There have been health issues in these past years (especially from 2016 on) that have made life a lot more difficult to manage but have shown me how incredibly thankful I am for waking up each day. These bumps in the road of getting older and changing health were catalysts to finally end my marriage. As has rough as things were that I went through physically, there were reasons behind the madness and pain. And I'm thankful now for it. Depression has also made an appearance, carving itself a spot in my life, trying to be permanent (a topic I'll touch on more in another post) and that has been deeply challenging. Over the years struggles have been a great source to show who is really there for you out of love and not for whatever their selfish motives might be. I'm still shocked about the people I've watched walk out of my life but I see it all now as blessings. So again, times get tough for a reason even if it makes no sense, eventually it will.
I more appreciative than I ever could have imaged with the contacts, support and inspiration I have found inside social media. A concept I could have never dreamed of just a few short years ago.

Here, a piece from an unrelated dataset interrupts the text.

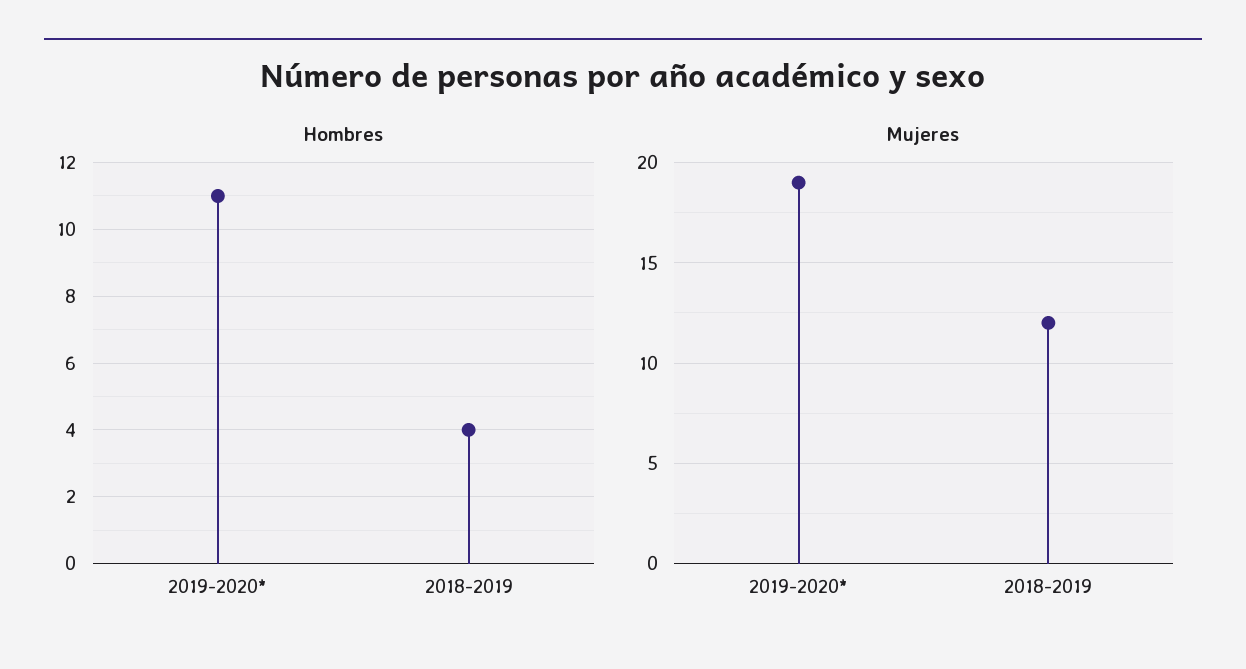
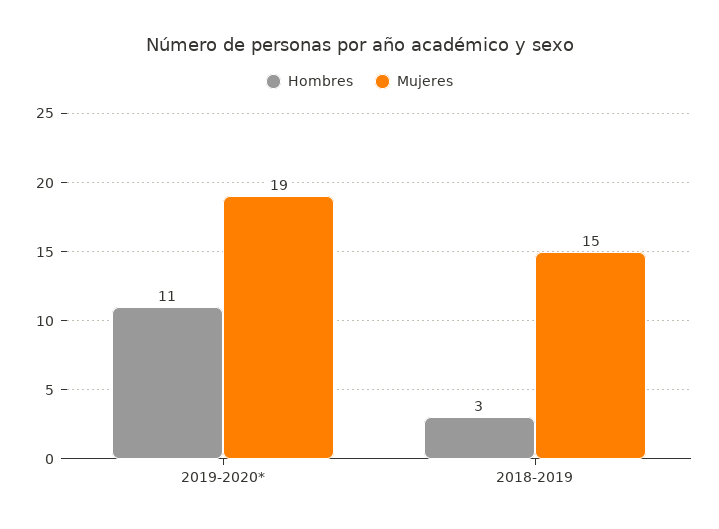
Hombres, 2018-2019: 4 -> 3
Mujeres, 2018-2019: 12 -> 15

I didn't join apps like Instagram until 2016, frankly I did not see why I needed be on sites like that until life changed when the marriage was over. I have a strong love/hate relationship with being online. I thoroughly enjoy having feedback on my work and in turn being able to relate with other writer's work. But I do have to take breaks because as real as it all seems, most of social media is an illusion. Its a contrived, manipulated environment that can bring out all of the insecurities you might have forgotten about since high school. I've found the biggest problem with social media is how easy it is to get lost in comparing yourself to e v e r y o n e else's life. This regrettably that happens much too easily there. Stepping back from those apps is so important. Actually it's vital.
These days I feel like I've found a new definition of happiness in life through a different lens. Without question my wonderful teenage boys bring me continuous joy but it has also been in finding my voice again. Speaking out as a woman, a writer, once a victim now an advocate against of sexual abuse, a feminist and of course, as the sappy romantic I have always been.